4. Taxpayers. Obviously the high income bracket will get hit along with investors but it would be naive to think that the burden will remain contained to these groups. Of course, costs come down dramatically. You know, like they have in Massachusetts. Ha! What a joke. Did nobody bother to look at the actual effects of mini-Obamacare in Ted Kennedy’s home state? Apparently NOT. Some – ok, many – uninformed people (including most members of Congress) seem to think that it’s all ok because big companies will be paying lots of the tax increases. Guess again. When a company has a tax hike, guess what happens? They increase the cost of their goods or services, meaning YOU and ME actually end up footing the bill indirectly, in addition to the direct tax increases we also will see.
5. The unemployed. The incentive to hire new employees just disappeared. Corporations will find loopholes to avoid the medical insurance requirement. We will see a rise in temp workers and contract workers. The day and age of full-time, salaried, employees is coming to an end.
And finally, the biggest loser of them all: People who buy their own individual health plans.

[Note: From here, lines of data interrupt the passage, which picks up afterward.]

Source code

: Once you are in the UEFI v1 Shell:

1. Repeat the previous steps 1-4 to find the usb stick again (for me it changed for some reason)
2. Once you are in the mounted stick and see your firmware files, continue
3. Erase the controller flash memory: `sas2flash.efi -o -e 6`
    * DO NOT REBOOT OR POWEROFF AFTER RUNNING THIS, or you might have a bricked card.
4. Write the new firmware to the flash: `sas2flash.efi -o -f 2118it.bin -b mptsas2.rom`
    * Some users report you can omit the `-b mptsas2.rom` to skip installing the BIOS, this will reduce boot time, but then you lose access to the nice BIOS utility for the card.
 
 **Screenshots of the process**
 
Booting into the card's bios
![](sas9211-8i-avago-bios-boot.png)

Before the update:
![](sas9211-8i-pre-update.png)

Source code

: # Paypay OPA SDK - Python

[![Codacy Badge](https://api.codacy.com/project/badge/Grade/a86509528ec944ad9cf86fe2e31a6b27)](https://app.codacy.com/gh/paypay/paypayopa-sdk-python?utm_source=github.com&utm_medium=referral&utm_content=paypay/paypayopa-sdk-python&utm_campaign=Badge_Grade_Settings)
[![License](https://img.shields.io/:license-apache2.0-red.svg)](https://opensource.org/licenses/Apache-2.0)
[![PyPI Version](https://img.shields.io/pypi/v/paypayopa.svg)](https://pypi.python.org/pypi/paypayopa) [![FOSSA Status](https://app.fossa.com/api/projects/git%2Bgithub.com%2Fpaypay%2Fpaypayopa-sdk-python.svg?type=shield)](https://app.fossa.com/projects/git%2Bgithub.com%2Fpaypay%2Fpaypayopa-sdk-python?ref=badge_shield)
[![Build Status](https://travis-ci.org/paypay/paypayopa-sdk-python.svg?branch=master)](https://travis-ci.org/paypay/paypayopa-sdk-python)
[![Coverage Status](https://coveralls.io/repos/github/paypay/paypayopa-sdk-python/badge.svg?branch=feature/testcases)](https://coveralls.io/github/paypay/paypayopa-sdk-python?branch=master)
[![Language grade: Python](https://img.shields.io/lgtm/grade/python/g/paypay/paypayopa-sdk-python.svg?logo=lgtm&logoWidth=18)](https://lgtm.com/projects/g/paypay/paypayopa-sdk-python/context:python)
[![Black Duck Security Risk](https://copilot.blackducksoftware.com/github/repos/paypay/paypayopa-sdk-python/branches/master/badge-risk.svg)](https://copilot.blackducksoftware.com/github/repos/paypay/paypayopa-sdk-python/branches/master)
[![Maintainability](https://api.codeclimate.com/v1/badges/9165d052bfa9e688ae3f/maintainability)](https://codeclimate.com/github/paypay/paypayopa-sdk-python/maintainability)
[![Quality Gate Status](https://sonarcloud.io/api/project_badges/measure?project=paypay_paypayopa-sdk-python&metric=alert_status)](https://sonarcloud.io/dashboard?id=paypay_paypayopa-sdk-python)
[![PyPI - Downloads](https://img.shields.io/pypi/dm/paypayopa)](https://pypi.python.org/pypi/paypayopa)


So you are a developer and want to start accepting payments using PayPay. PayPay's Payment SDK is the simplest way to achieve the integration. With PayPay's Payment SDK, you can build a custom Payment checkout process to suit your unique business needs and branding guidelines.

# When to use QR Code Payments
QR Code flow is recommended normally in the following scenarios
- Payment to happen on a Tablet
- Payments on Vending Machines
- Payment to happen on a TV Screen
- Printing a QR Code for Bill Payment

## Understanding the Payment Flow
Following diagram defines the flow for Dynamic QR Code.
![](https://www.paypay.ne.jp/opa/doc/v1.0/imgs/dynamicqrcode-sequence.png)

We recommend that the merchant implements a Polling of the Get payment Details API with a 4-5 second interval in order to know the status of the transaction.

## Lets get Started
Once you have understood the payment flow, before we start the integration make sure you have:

Seriously. Costs are going to SOAR on these plans, folks. Why? Because insurance companies are being required to “insure” all comers – that word is in quotes because it is no longer insurance. Now, it is socialized financial coverage. Being forced to ensure everyone with diabetes, everyone who had a heart attack 3 months ago, everyone who is obesely overweight, etc., dramatically increases the risk to the insurance companies. The only way to compensate – is to raise rates. But now they have the green light to do so.
Just watch. People like you (and me) who have paid premiums throughout the years are going to be the biggest losers in the lot. Our premiums will soar – through no fault of our own. And we are the ones who have been doing it right for years and years.